其中，push_frame()函数只做一件事：调用ff_filter_graph_run_once进行滤波，代码如下：

static int push_frame(AVFilterGraph *graph)
{
    
    
    int ret;
 
    while (1) {
    
    
		// 遍历查找滤波器进行滤波
        ret = ff_filter_graph_run_once(graph);
        if (ret == AVERROR(EAGAIN))
            break;
        if (ret < 0)
            return ret;
    }
    return 0;
}

而ff_filter_graph_run_once()函数位于avfiltergraph.c，主要是for循环遍历查找滤波器进行滤波：

int ff_filter_graph_run_once(AVFilterGraph *graph)
{
    
    
    AVFilterContext *filter;
    unsigned i;
 
    av_assert0(graph->nb_filters);
    filter = graph->filters[0];
    for (i = 1; i < graph->nb_filters; i++)
        if (graph->filters[i]->ready > filter->ready)
            filter = graph->filters[i];
    if (!filter->ready)
        return AVERROR(EAGAIN);
    return ff_filter_activate(filter);
}

二、buffersink

buffersink是滤波器的输出缓冲区。
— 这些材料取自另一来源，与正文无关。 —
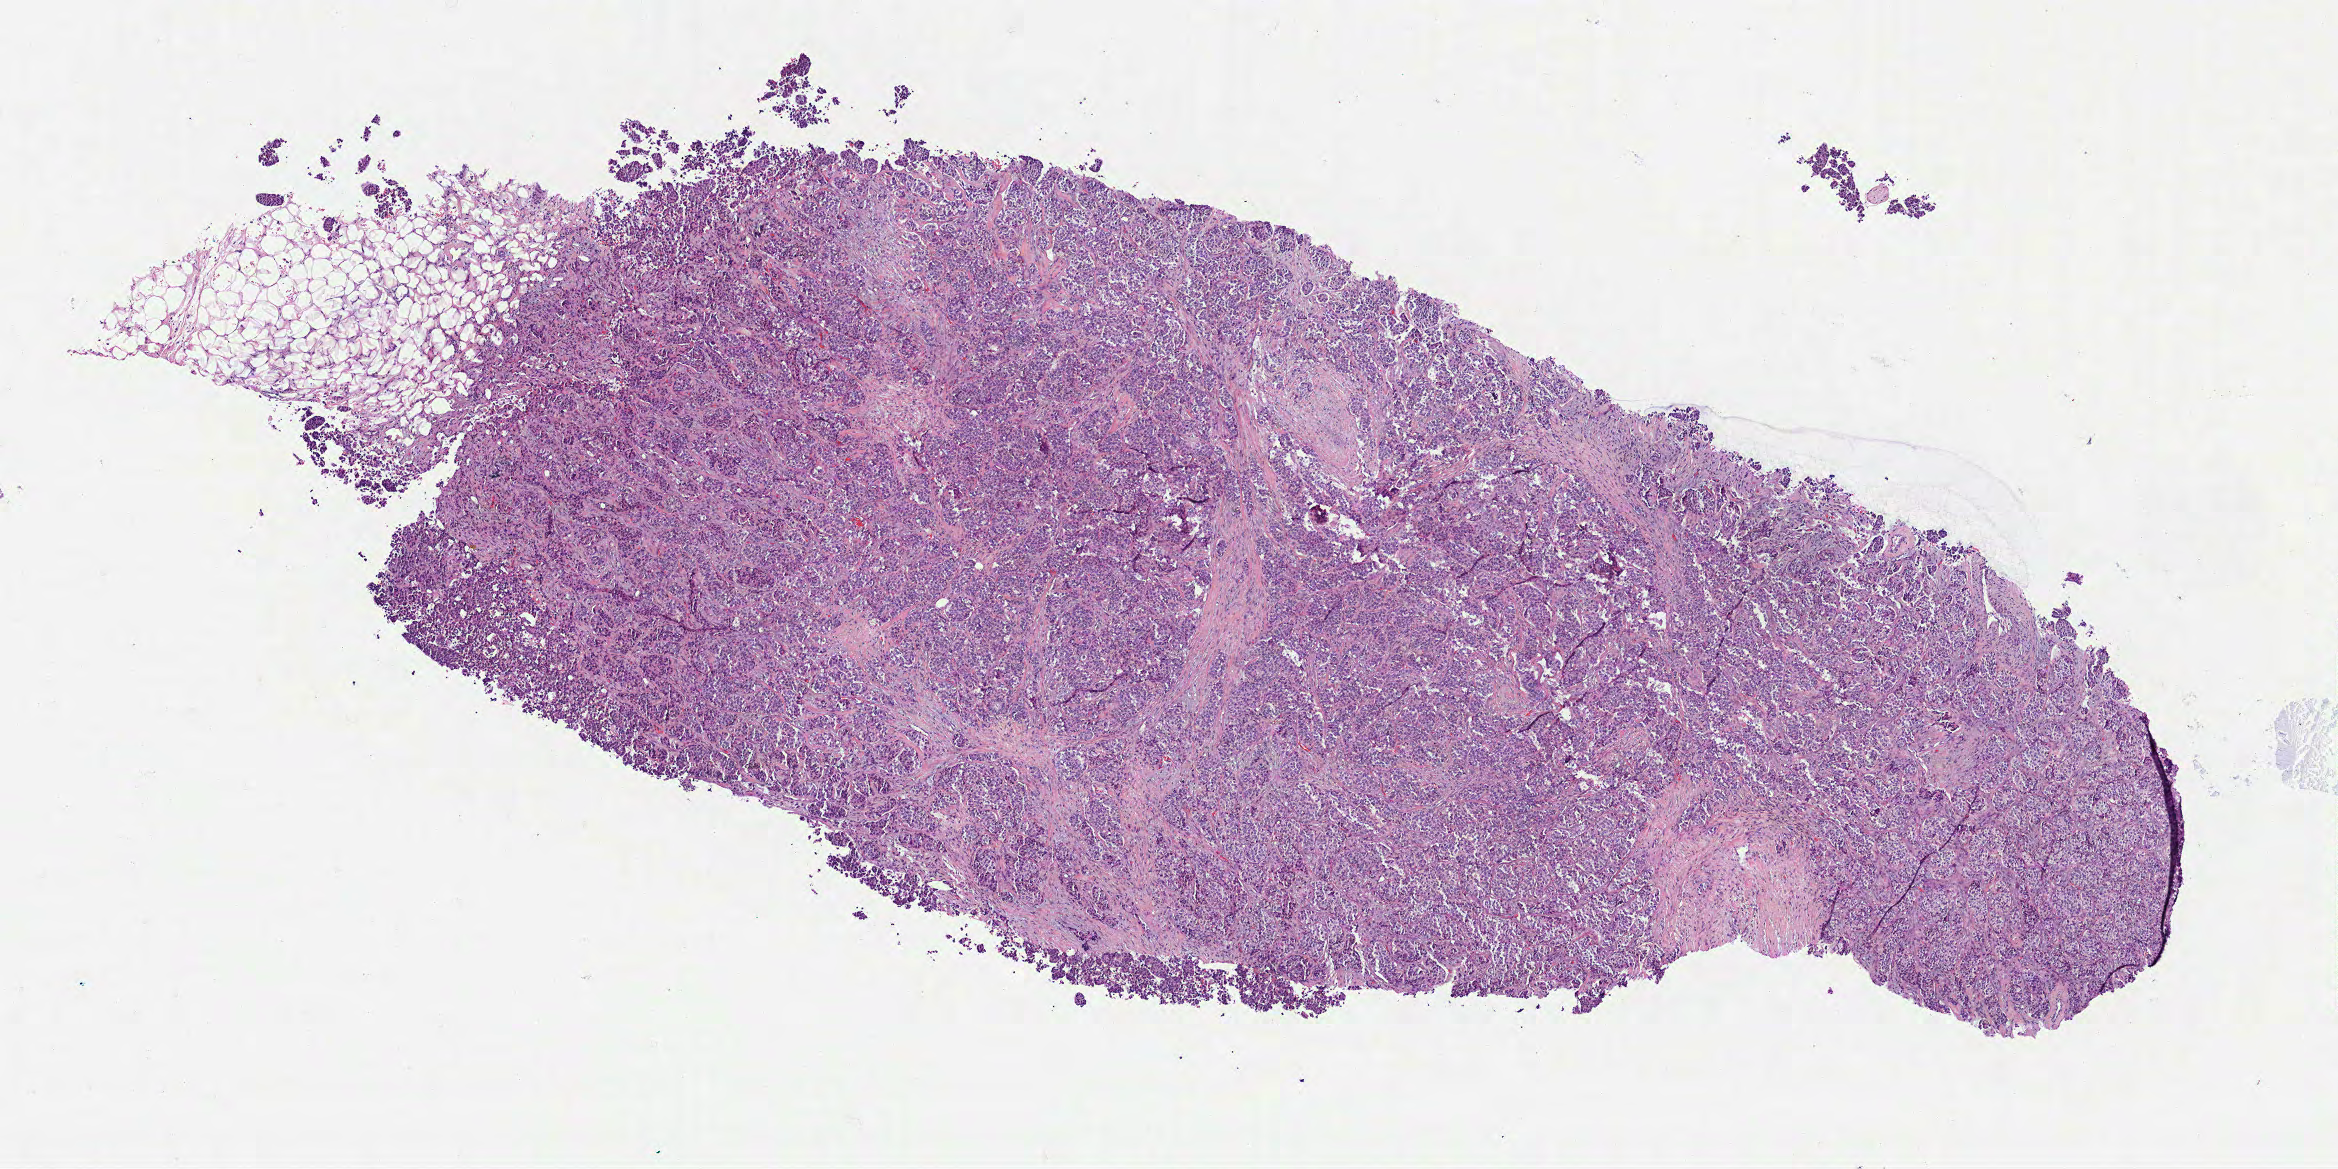
Digitized H&E-stained tissue section (whole slide) — a low-resolution overview of the entire scanned area, about 9.4 x 4.7 mm (from a 40x scan); formalin-fixed paraffin-embedded (FFPE) diagnostic section; primary tumour sample from the breast. Male patient; age at initial diagnosis 58 years.
Pathologic diagnosis: Infiltrating duct carcinoma, NOS. AJCC pathologic stage: IV (7th edition). Laterality: right. Lymph nodes positive (case pathology): 3 of 17 examined.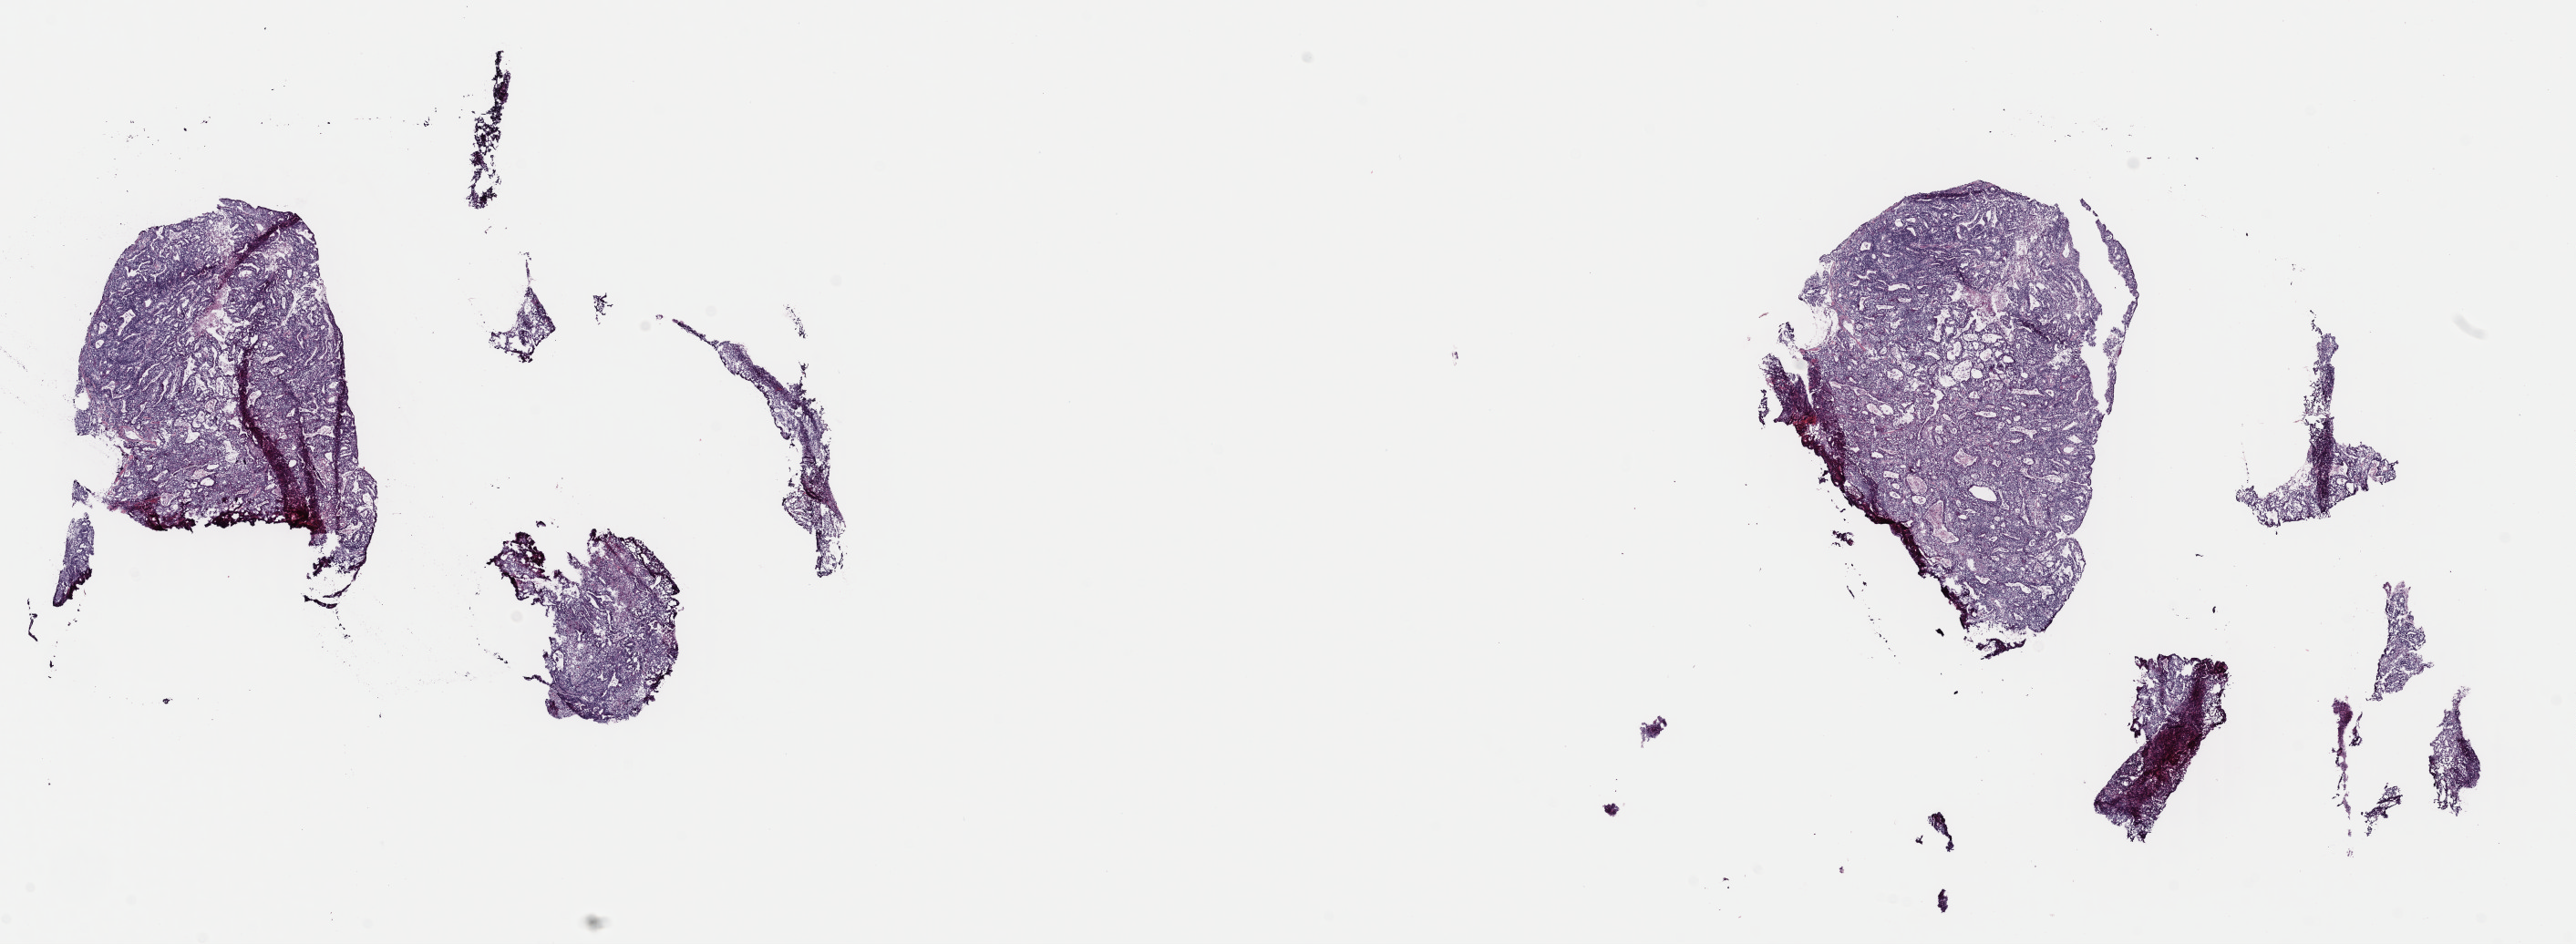
Digitized Hematoxylin and eosin (H&E) stained tissue section (whole slide) — a low-resolution overview of the entire scanned area, about 22.3 x 8.2 mm (from a 40x scan), frozen section from the top of the tissue portion, sample: primary tumour, cervix. Patient: female, age at initial diagnosis 44 years. Histologic grade: GX (grade cannot be assessed). Pathologist review of this section (percent, as recorded): tumour cells 100%, tumour nuclei 80%, normal cells 0%, stromal cells 0%, necrosis 0%. Inflammatory infiltration, as recorded: lymphocyte infiltration 2%, monocyte infiltration 0%, neutrophil infiltration 0%.
FIGO stage: IB2. Histologic diagnosis: Adenocarcinoma, endocervical type.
主要有BufferSinkContext结构体和av_buffersink_get_frame_flags函数。

1、BufferSinkContext

输出缓存池上下文主要包含视频像素格式，音频采样率、声道数、声道布局、采样格式，结构体如下：

typedef struct BufferSinkContext {
    
    
    const AVClass *class;
    unsigned warning_limit;
 
    /* only used for video */
    enum AVPixelFormat *pixel_fmts;
    int pixel_fmts_size;
 
    /* only used for audio */
    enum AVSampleFormat *sample_fmts;
    int sample_fmts_size;
    int64_t *channel_layouts;
    int channel_layouts_size;
    int *channel_counts;
    int channel_counts_size;
    int all_channel_counts;
    int *sample_rates;
    int sample_rates_size;
 
    AVFrame *peeked_frame;
} BufferSinkContext;

2、av_buffersink_get_frame_flags

该函数主要从输出缓冲池取出一帧数据，内部调用get_frame_internal()函数，代码如下：

static int get_frame_internal(AVFilterContext *ctx, AVFrame *frame, 
                              int flags, int samples)
{
    
    
    BufferSinkContext *buf = ctx->priv;
    AVFilterLink *inlink = ctx->inputs[0];
    int status, ret;
    AVFrame *cur_frame;
    int64_t pts;
 
    if (buf->peeked_frame)
        return return_or_keep_frame(buf, frame, buf->peeked_frame, flags);
 
    while (1) {
    
    
		// 获取采样数或帧数据
        ret = samples ? ff_inlink_consume_samples(inlink, samples, samples, &cur_frame) :
                        ff_inlink_consume_frame(inlink, &cur_frame);
        if (ret < 0) {
    
    
            return ret;
        } else if (ret) {
    
    
            return return_or_keep_frame(buf, frame, cur_frame, flags);
        } else if (ff_inlink_acknowledge_status(inlink, &status, &pts)) {
    
    
            return status;
        } else if ((flags & AV_BUFFERSINK_FLAG_NO_REQUEST)) {
    
    
            return AVERROR(EAGAIN);
        } else if (inlink->frame_wanted_out) {
    
    
            ret = ff_filter_graph_run_once(ctx->graph);
            if (ret < 0)
                return ret;
        } else {
    
    
            ff_inlink_request_frame(inlink);
        }
    }
}
 
int av_buffersink_get_frame_flags(AVFilterContext *ctx, AVFrame *frame, int flags)
{
    
    
    return get_frame_internal(ctx, frame, flags, ctx->inputs[0]->min_samples);
}